I'm also extremely curious (particularly about people and what makes them tick, body and mind). I love to read and reasearch (so many books, so little time!). I can get a little obsessive from time to time and have to know as much about a subject as is humanly possible. I live my life in my body. (I consider this a wonderful gift I have had all my life.) Many, many of my day to day experiences are processed on a somatic level before my head gets hold of them. I also have a sharp, quirky, twisted, richly warped sense of humor that gets me in trouble on a pretty regular basis! I'm musical, athletic, impatient, patient, compassionate, finely wired and intensely emotional.
I am now able to see being vulnerable as a positive attribute though I admit, living in vulnerability makes me a little nervous sometimes. It also tends to make some others around me uncomfortable.
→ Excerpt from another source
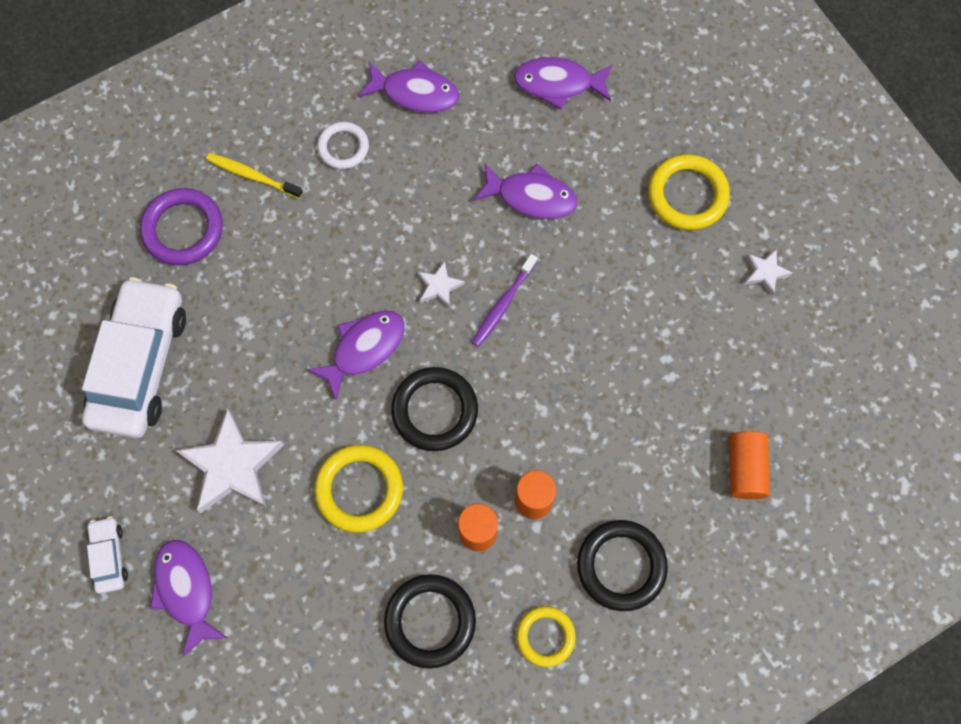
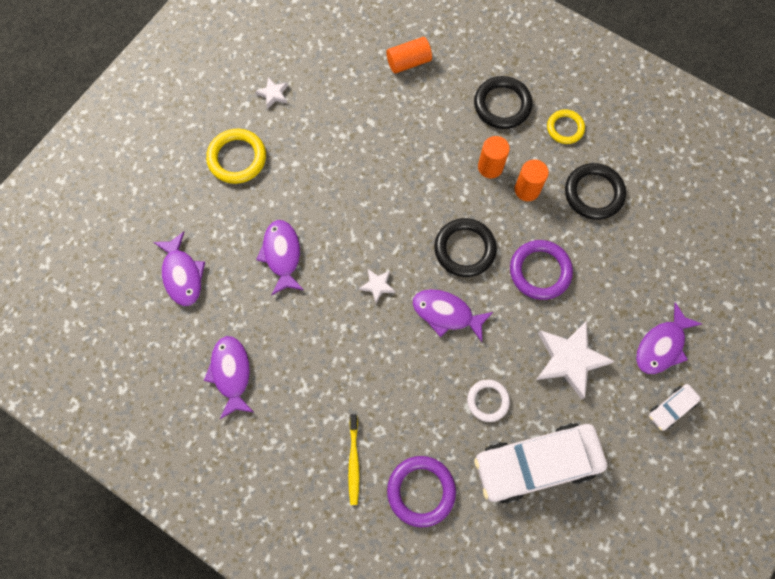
camera: 115 degrees left, 0 degrees up
yellow ring [314,445,403,532] -> purple ring [510,240,573,300]
white ring [317,122,369,169] -> white ring moved to [467,379,510,422]
purple toothbrush [472,254,537,347] -> none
In an effort to be "what I was supposed to be", I created long term damage to my body that I may be healing for the rest of my life. When I stepped into Nia, I found what my body needs and what it loves.
In an effort to be "what I was supposed to be", I created long term damage to my mind and emotions. Slowly, but surely, I am healing the wounds of incongruent living.
Like I said yesterday, my spirit is very happy with the changes. I still get stuck, have blocks and struggle to figure out how to turn theory into movement, but with the windows and doors unbarred and obstacles beginning to clear away, I like to think that anything is possible.
As a matter of fact, I DO believe that anything is possible!
Dear Nia students, friends and co-teachers, what can I do to support you?